Abstract: TH-PO361
A Novel Post-Dilution CVVHDF-RCA with Personalized Initial Calcium Dosing and Fixed Citrate to Blood Flow Ratio
Session Information
- Dialysis: Dialysate and Clearance
October 25, 2018 | Location: Exhibit Hall, San Diego Convention Center
Abstract Time: 10:00 AM - 12:00 PM
Category: Dialysis
- 701 Dialysis: Hemodialysis and Frequent Dialysis
Authors
- Yessayan, Lenar Tatios, University of Michigan, Ann Arbor, Michigan, United States
- Heung, Michael, University of Michigan, Ann Arbor, Michigan, United States
- Sohaney, Ryann, University of Michigan, Ann Arbor, Michigan, United States
- Puri, Vidhit, University of Michigan, Ann Arbor, Michigan, United States
- Wagner, Benjamin, University of Michigan, Ann Arbor, Michigan, United States
- Szamosfalvi, Balazs, University of Michigan, Ann Arbor, Michigan, United States
Background
Regional citrate anticoagulation (RCA) use is limited by concerns of electrolyte complications. We describe a novel approach for post-dilution CVVHDF that minimizes nurse workload, achieves desired circuit anticoagulant activity, and avoids life-threatening hypocalcemia even in patients with fulminant liver failure.
Methods
Post-dilution CVVHDF was performed using Prismaflex machines at one of three blood flow rates 60, 100, or 150ml/min based on patient’s body weight. Acid citrate dextrose-A solution (113 mmol/L) was infused into the arterial limb of the extracorporeal circuit at one of three rates 150, 250, 300 ml/h depending on blood flow rate.

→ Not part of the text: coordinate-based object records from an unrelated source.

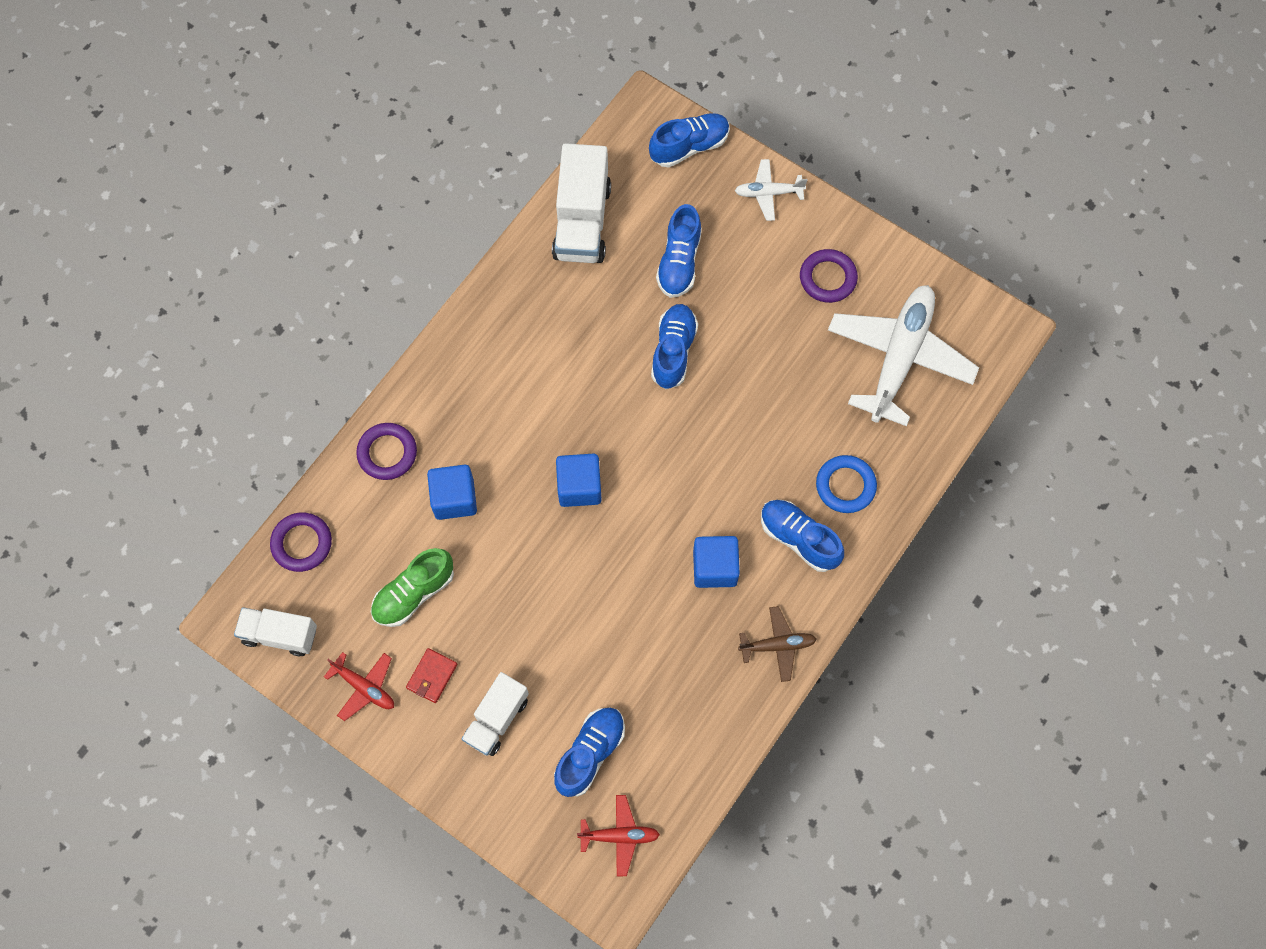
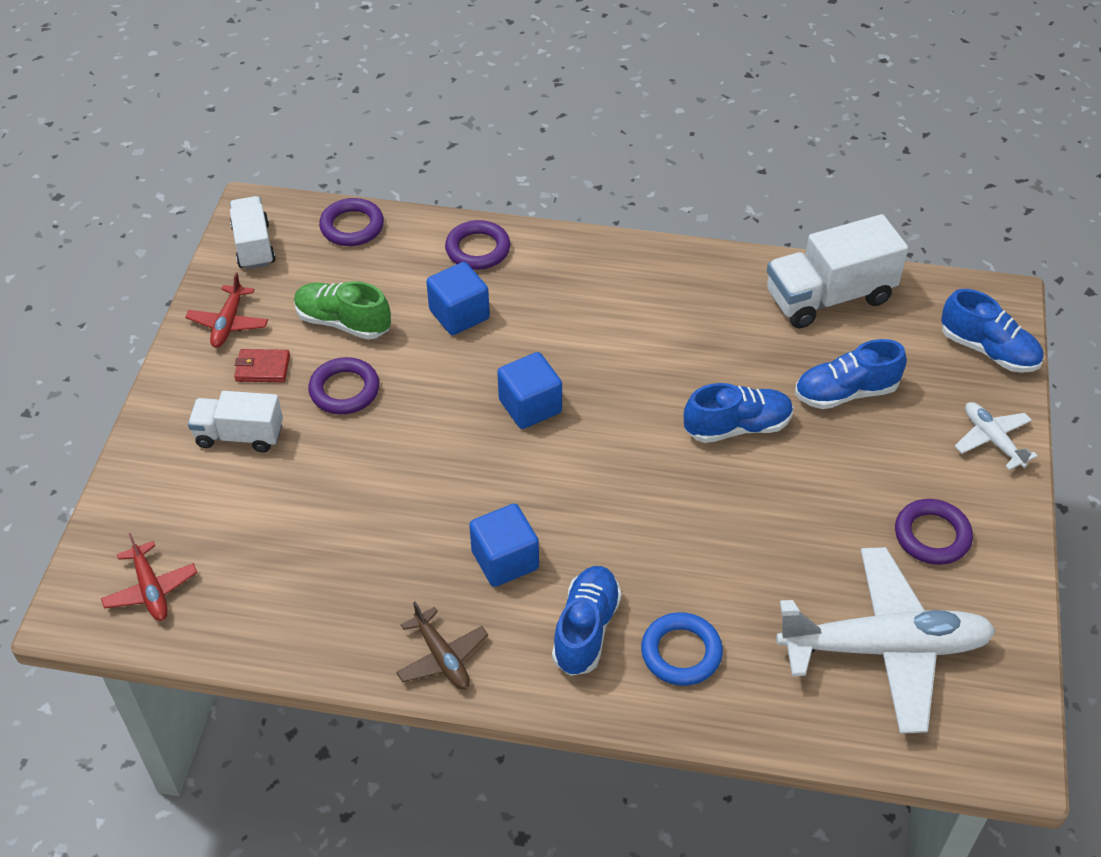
camera: 65 degrees right, 20 degrees down
blue shoe [554,708,625,797] -> none
none -> purple ring [308,357,379,415]

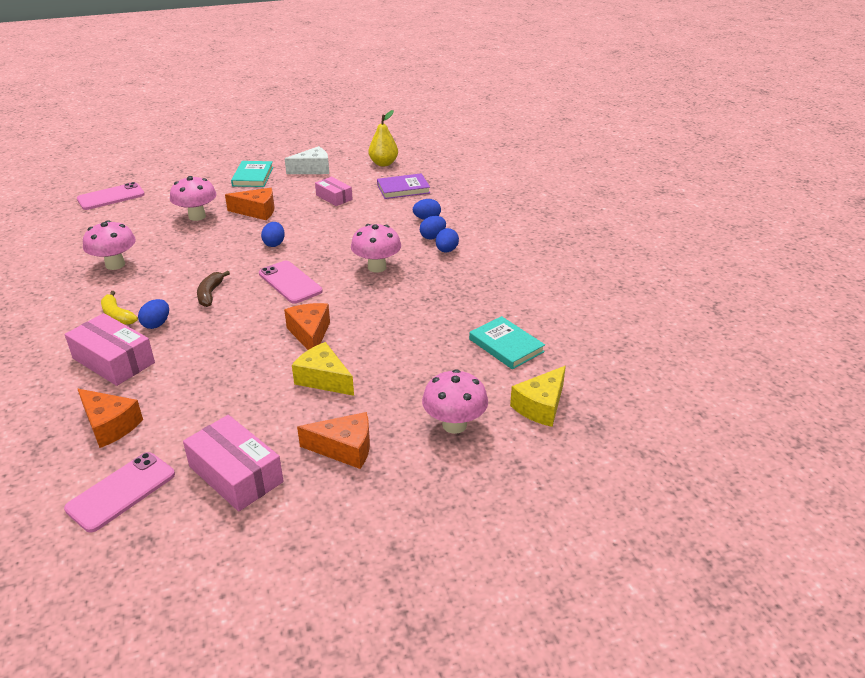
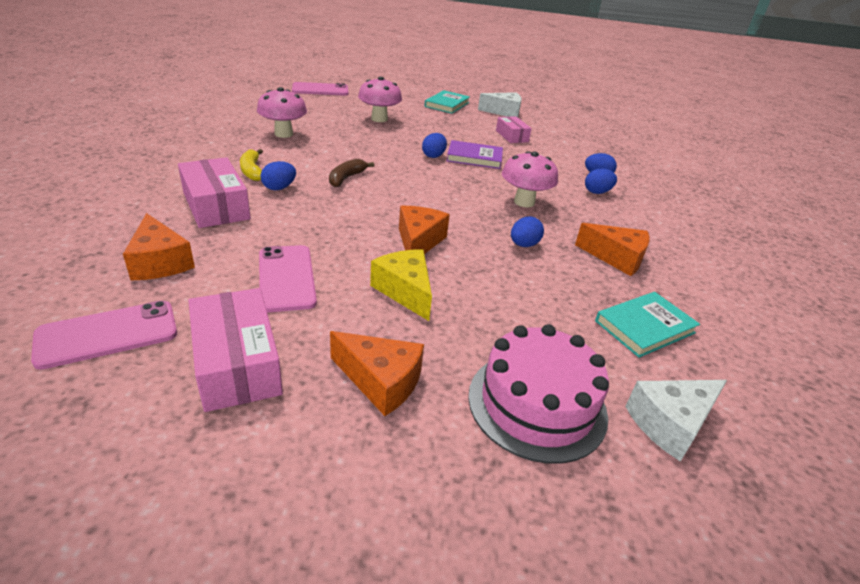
camera: 20 degrees right, 0 degrees up
orange cheese [225,188,275,220] -> orange cheese moved to [575,223,650,276]
pink phone [259,261,322,304] -> pink phone moved to [259,245,317,312]
yellow pear [369,110,398,166] -> none
purple book [377,173,430,199] -> purple book moved to [447,140,503,169]
pink mushroom [422,369,488,434] -> pink cake [468,324,609,464]
blue egg [436,228,459,252] -> blue egg moved to [511,217,544,247]
turquoise book [469,316,545,369] -> turquoise book turned 75 degrees clockwise [595,292,700,358]
yellow cheese [510,366,566,427] -> white cheese [625,380,727,462]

Equal dialysate/replacement flow rates are determined from a table according to body weight (for 25-30 ml/kg/h total effluent) in those with expected normal citrate metabolism and modified according to weight and circuit plasma flow in those with absent citrate metabolism. Dialysate/replacement fluid electrolyte concentrations were as follows: Na 136-151, K 2-4, Ca 0, and HCO3 25-45 mEq/L, phosphate 0 to 1.36 mmol/L. Initial calcium chloride solution (136 mmol/L) infusion rate was determined according to a dosing table based on effluent rate and daily serum albumin and titrated thereafter according to systemic ionized calcium (iCa) every 6 hours. Circuit iCa was obtained every 12 hours. RCA effectiveness was measured in terms of circuit iCa and filter life. Electrolyte trends for 30 consecutive patients are reported.
Results
The protocol achieves adequate circuit anticoagulation (circuit iCa <0.4 mM in >95% of measured samples). The risk of clinically significant hypocalcemia is less than 1%. The risk of hypernatremia or metabolic alkalosis is abrogated. Clinically significant hypophosphatemia is avoided by spiking commercial solutions with sodium or potassium phosphate.
Conclusion
The approach achieves desired circuit anticoagulant activity, avoids life-threatening hypocalcemia and poses no risks related to RCA.